**Exercise aim**
Continue the mailing-list post about the avicide DRC-1339, picking up after its final sentence.

[Opening Supplied text section]

Subject: [Tweeters] USDA Acknowledges a Hand in One Mass Bird Death
Date: Jan 21 15:02:31 2011
From: Kevin Purcell - kevinpurcell at pobox.com


On Jan 21, 2011, at 12:22 PM, Abby Larson wrote:

> Haven't heard about this in a little while. From the Christian Science Monitor:
> http://www.csmonitor.com/USA/Society/2011/0120/Bye-Bye-Blackbird-USDA-acknowledges-a-hand-in-one-mass-bird-death
> Abby Larson
> Seattle

DRC-1339 or Starlicide has been used since 1967. It is a slow acting avicide for the control of wide range of birds including icterids, sturdids, corvids, larids, columbids (and others).

http://en.wikipedia.org/wiki/Starlicide

It's said to be "species specific" (i.e. it doesn't affect gallinaceous birds, house sparrows, or predators like hawks or mammals). Clearly the "species specificity" doesn't seem to be true as it can kill a wide range of passerines (so that's order specific, at best). It all depends what bird eats the bait and how sensitive they are to DRC-1339.

[Closing Supplied text section]
[Opening Supplied entries section]

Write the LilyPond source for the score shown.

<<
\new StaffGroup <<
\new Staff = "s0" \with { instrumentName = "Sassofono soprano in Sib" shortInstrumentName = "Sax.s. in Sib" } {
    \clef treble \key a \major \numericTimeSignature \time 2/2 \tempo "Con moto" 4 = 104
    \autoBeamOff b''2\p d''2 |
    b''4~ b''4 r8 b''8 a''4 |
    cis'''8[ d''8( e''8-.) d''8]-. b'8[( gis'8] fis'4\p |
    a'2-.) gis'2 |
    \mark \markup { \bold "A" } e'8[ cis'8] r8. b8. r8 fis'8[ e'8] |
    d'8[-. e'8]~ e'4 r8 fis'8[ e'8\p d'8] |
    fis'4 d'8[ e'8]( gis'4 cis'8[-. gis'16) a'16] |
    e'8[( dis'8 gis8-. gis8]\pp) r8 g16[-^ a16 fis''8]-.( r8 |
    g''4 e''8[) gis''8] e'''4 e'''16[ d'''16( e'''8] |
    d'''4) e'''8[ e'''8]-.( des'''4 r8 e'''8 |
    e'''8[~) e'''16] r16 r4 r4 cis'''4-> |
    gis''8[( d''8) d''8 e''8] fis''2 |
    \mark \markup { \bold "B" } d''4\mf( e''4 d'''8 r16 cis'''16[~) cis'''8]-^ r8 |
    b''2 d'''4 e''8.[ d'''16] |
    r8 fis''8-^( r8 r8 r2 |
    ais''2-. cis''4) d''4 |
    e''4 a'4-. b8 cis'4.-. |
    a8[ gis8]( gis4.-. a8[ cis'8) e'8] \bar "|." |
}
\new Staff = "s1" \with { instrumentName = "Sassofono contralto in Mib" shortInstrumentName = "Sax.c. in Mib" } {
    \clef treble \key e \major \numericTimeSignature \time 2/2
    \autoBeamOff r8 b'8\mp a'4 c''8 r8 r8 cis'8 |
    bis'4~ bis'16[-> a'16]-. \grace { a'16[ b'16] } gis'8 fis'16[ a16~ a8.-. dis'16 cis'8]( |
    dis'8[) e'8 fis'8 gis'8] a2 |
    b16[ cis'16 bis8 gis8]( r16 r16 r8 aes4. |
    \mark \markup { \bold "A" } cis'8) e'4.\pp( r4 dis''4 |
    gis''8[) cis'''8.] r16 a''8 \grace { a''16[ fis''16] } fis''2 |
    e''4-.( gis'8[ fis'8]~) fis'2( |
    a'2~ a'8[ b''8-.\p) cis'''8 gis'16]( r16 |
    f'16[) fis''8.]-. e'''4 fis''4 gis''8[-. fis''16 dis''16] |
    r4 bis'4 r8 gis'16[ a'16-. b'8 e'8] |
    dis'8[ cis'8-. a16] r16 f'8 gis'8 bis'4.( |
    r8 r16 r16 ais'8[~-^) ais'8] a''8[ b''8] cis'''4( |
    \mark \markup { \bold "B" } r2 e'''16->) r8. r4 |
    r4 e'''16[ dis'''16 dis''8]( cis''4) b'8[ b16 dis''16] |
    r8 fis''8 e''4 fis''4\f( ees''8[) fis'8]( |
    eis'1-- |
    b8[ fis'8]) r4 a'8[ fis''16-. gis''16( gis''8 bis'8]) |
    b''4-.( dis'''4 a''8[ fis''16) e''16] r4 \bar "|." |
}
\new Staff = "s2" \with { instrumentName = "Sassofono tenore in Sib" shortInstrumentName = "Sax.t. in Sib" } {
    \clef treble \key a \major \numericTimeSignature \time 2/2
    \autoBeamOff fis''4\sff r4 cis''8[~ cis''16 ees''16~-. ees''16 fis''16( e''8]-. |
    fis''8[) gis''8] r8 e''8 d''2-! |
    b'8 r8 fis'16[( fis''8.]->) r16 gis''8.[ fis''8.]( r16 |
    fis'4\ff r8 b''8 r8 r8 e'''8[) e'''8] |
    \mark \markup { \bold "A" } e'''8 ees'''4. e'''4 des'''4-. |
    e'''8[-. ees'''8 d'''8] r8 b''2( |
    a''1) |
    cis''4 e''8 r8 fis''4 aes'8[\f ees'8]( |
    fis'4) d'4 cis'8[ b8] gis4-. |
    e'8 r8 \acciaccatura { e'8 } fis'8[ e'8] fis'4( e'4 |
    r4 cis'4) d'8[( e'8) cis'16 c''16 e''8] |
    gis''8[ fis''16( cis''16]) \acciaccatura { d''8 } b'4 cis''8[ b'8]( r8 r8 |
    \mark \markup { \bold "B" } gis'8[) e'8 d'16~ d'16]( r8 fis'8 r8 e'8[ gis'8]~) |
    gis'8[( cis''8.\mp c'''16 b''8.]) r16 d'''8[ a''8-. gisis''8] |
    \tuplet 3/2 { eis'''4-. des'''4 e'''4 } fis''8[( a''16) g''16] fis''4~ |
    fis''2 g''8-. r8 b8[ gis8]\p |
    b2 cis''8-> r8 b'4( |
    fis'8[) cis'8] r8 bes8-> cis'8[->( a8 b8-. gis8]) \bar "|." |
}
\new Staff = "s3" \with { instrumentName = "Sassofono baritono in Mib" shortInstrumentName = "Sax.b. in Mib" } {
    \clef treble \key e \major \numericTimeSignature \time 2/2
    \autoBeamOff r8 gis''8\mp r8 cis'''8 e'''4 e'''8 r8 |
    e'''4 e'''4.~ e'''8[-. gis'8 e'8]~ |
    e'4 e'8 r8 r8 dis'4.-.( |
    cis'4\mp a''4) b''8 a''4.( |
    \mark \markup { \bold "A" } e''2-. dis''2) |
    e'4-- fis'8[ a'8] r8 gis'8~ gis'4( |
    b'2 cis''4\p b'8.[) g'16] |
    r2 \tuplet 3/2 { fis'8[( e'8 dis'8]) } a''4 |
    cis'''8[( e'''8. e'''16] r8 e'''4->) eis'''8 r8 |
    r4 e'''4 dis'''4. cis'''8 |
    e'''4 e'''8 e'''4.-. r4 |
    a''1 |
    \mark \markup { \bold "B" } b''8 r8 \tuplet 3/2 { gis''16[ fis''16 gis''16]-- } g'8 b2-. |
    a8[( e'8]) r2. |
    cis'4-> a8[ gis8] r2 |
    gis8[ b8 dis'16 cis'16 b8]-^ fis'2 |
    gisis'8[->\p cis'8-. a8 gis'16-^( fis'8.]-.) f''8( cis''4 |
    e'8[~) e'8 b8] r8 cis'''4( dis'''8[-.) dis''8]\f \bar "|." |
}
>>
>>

[Closing Supplied entries section]

**Answer section**
As the wikipedia article says it takes 1 to 3 days to kill the birds (so they don't get scared off from eating the bait with the added bonus of no clean up: "Hey, there are no dead birds around our feedlot!"). The problem is the dead birds appear as a die off in the surrounding region. And people notice and wonder if it was disease or poisoning.

Curiously even though this is a "restricted" pesticide (though if you have a good reason you can get it) there is no federal reporting on these culls though some states have reporting annual reporting rules for pesticide use.

This lack of reporting would appear to be the biggest problem with the use of DRC-1339 given potential impacts on endangered species.

Lack of transparency as these "die-offs" show is not a good idea.
--
Kevin Purcell (Capitol Hill, Seattle, WA)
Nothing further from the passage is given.